Hey @SuFong_Chien,

Good questions!

How do you judge the cutoff =4 is good enough? It is refer to number of phtons in the fock stage right? If I am not mistaken the function fitting example set to 10.

Yes, the cutoff refers to the number of photons that are kept track of in each mode (strictly, a cutoff of 4 means that we track the 0, 1, 2, 3 photon states). Ideally, the higher the cutoff the better, allowing us to have greater levels of squeezing or displacement that will push up the average number of photons. Unfortunately this comes with a big trade-off in simulation speed - the overhead is (cutoff) ^ (modes), so increasing the number of modes is exponentially hard. We can get away with a cutoff of 10 because we have few modes, but going up to 5 modes we may need to compromise. One way to check is to calculate the trace of the output state, if it is significantly below 1 then we know the cutoff is perhaps too low.

What is the purpose of ‘1’ in [4,5,3,2,1]? In this case we need 5 wires to construct the network right?

Ah, the one was just to bring us down to a single mode and have a 1D output for the sake of this prototype, similar to having e.g. a final neuron in a neural network as a binary classifier. The code above should allow you to be free in your choice of `widths`

.

I am sorry I am a bit lost now. If I want to train this QNN, I must pass train data as input (making loops for shuffling data and etc). After that I use the weight for prediction, am I right? I suppose there is a *.predict() function available in PennyLane, isn’t it?

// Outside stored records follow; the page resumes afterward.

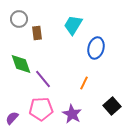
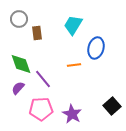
orange line: moved 10 px left, 18 px up; rotated 56 degrees clockwise
purple semicircle: moved 6 px right, 30 px up
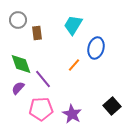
gray circle: moved 1 px left, 1 px down
orange line: rotated 40 degrees counterclockwise
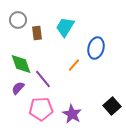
cyan trapezoid: moved 8 px left, 2 px down
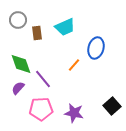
cyan trapezoid: rotated 145 degrees counterclockwise
purple star: moved 2 px right, 1 px up; rotated 18 degrees counterclockwise
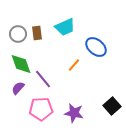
gray circle: moved 14 px down
blue ellipse: moved 1 px up; rotated 65 degrees counterclockwise
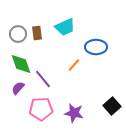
blue ellipse: rotated 40 degrees counterclockwise
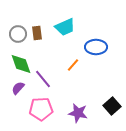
orange line: moved 1 px left
purple star: moved 4 px right
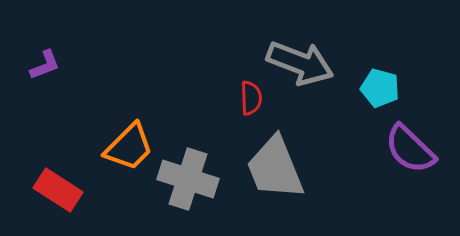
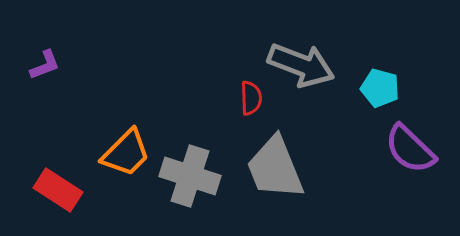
gray arrow: moved 1 px right, 2 px down
orange trapezoid: moved 3 px left, 6 px down
gray cross: moved 2 px right, 3 px up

Training the QNN would look something like:

```
import pennylane as qml
from pennylane import numpy as np
widths = [4, 5, 3, 2]
wires = max(widths)
cutoff = 4
seed = 1967
dev = qml.device("strawberryfields.fock", wires=wires, cutoff_dim=cutoff)
@qml.qnode(dev)
def qnn(inputs, weights):
qml.templates.DisplacementEmbedding(inputs, wires=range(wires))
for weight, width in zip(weights, widths):
qml.templates.CVNeuralNetLayers(*weight, wires=range(width))
return qml.expval(qml.X(0)), qml.expval(qml.X(1))
weights = [qml.init.cvqnn_layers_all(n_layers=1, n_wires=width, seed=seed) for width in widths]
inputs = np.random.random(wires)
outputs = np.random.random(widths[-1])
opt = qml.GradientDescentOptimizer(stepsize=0.4)
def cost(weights):
return np.sum((qnn(inputs, weights) - outputs) ** 2)
print("Example weight before: ", weights[-1][0])
for i in range(2):
weights = opt.step(cost, weights)
print("Example weight after: ", weights[-1][0])
```

Possible to print out the network diagram like what we can do in IBM qiskit?

We have a circuit drawer that can be output using `print(qnn.draw())`

. However, it is a text-based drawer and the circuit in this case might be a little too deep, so that the output doesn’t fit nicely on your screen.

There is the last “out of scope” question for you . Most of the engieering work like to ask about the Big-O for a proposed algorithm.What is the Big-O for XANADU CV quantum neural network? I have studied two other different types of QNNs. For example, paper written by ‘Quantum algorithms for feed forward neural networks’ by J. Allcock et al do describe the Big-O. However, there is no description about Big-O for the paper ‘Training deep quantum neural networks’.

This is still a bit of an open research question, especially for near-term algorithms. A lot of algorithms do show speed ups or improved data capacity, but these algorithms tend to require quite deep circuits and error correction. Instead, more “near-term” algorithms focus on the variational approach: having a fixed circuit of limited depth and altering the parameters. In that case the scaling is less clear, but we might be expecting things like an improved quality of training (although, this needs to be formalized).